***** DATA FOR PROCESSING
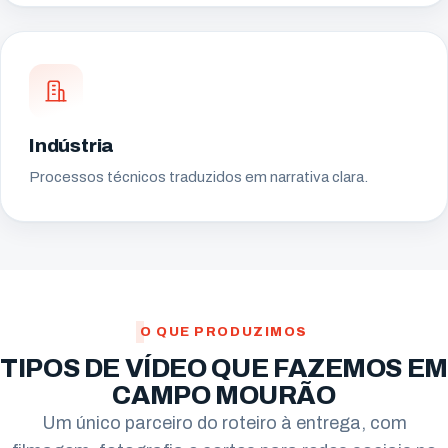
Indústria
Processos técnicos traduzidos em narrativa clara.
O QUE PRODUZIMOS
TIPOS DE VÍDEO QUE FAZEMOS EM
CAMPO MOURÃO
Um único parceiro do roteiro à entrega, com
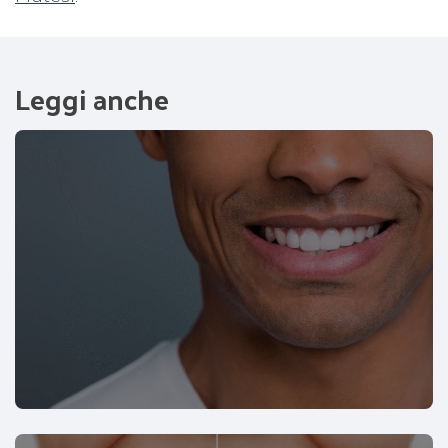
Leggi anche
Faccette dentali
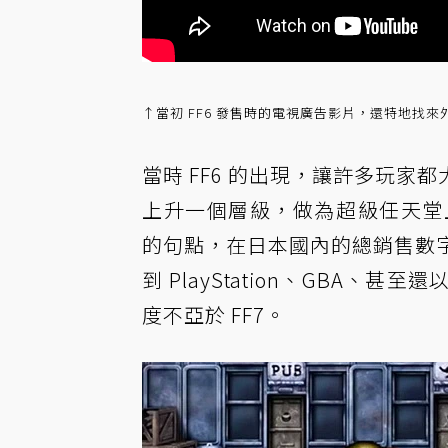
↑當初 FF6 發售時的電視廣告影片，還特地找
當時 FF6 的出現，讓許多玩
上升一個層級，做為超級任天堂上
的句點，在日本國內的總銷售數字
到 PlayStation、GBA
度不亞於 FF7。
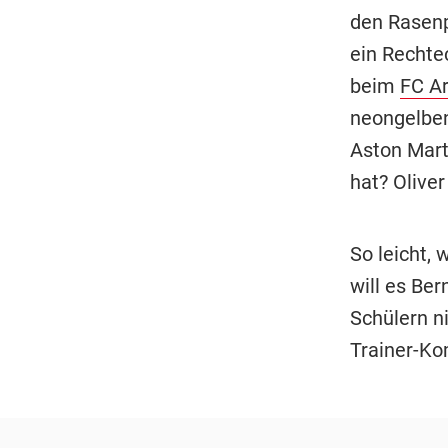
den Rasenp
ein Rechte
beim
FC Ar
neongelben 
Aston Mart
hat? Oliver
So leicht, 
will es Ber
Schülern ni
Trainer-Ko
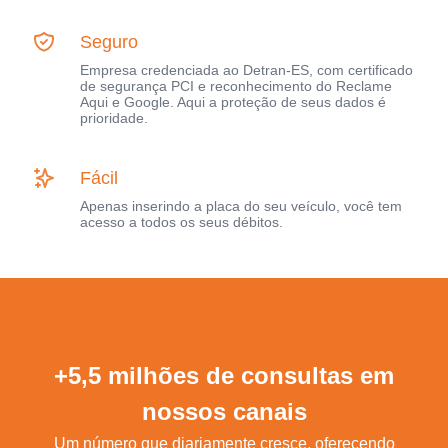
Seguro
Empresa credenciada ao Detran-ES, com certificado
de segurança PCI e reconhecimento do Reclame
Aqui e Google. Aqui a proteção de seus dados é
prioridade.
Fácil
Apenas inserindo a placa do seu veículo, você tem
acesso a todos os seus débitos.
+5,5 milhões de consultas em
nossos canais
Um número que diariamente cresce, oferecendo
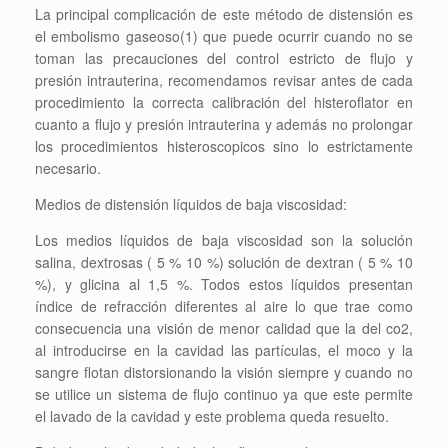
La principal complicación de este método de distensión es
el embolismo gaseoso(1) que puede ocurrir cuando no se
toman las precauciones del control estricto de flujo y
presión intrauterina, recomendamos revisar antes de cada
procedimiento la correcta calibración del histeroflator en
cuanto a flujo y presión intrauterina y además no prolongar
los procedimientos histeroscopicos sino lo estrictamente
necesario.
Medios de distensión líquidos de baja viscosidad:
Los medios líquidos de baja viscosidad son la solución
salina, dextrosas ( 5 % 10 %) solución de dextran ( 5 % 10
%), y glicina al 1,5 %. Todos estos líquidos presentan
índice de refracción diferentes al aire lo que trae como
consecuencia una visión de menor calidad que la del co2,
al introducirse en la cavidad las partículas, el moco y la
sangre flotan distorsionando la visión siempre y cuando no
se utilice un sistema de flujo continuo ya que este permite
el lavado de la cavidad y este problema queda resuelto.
**********
TASK GOAL:
Output only the lines from the start of the data through the line that holds "de segurança PCI e reconhecimento do Reclame". Keep them exact and leave the pictures out.

WRITTEN SOLUTION:
Indústria
Processos técnicos traduzidos em narrativa clara.
O QUE PRODUZIMOS
TIPOS DE VÍDEO QUE FAZEMOS EM
CAMPO MOURÃO
Um único parceiro do roteiro à entrega, com
Leggi anche
Faccette dentali
↑當初 FF6 發售時的電視廣告影片，還特地找
當時 FF6 的出現，讓許多玩
上升一個層級，做為超級任天堂上
的句點，在日本國內的總銷售數字
到 PlayStation、GBA
度不亞於 FF7。
den Rasenp
ein Rechte
beim
FC Ar
neongelben 
Aston Mart
hat? Oliver
So leicht, 
will es Ber
Schülern ni
Trainer-Ko
Seguro
Empresa credenciada ao Detran-ES, com certificado
de segurança PCI e reconhecimento do Reclame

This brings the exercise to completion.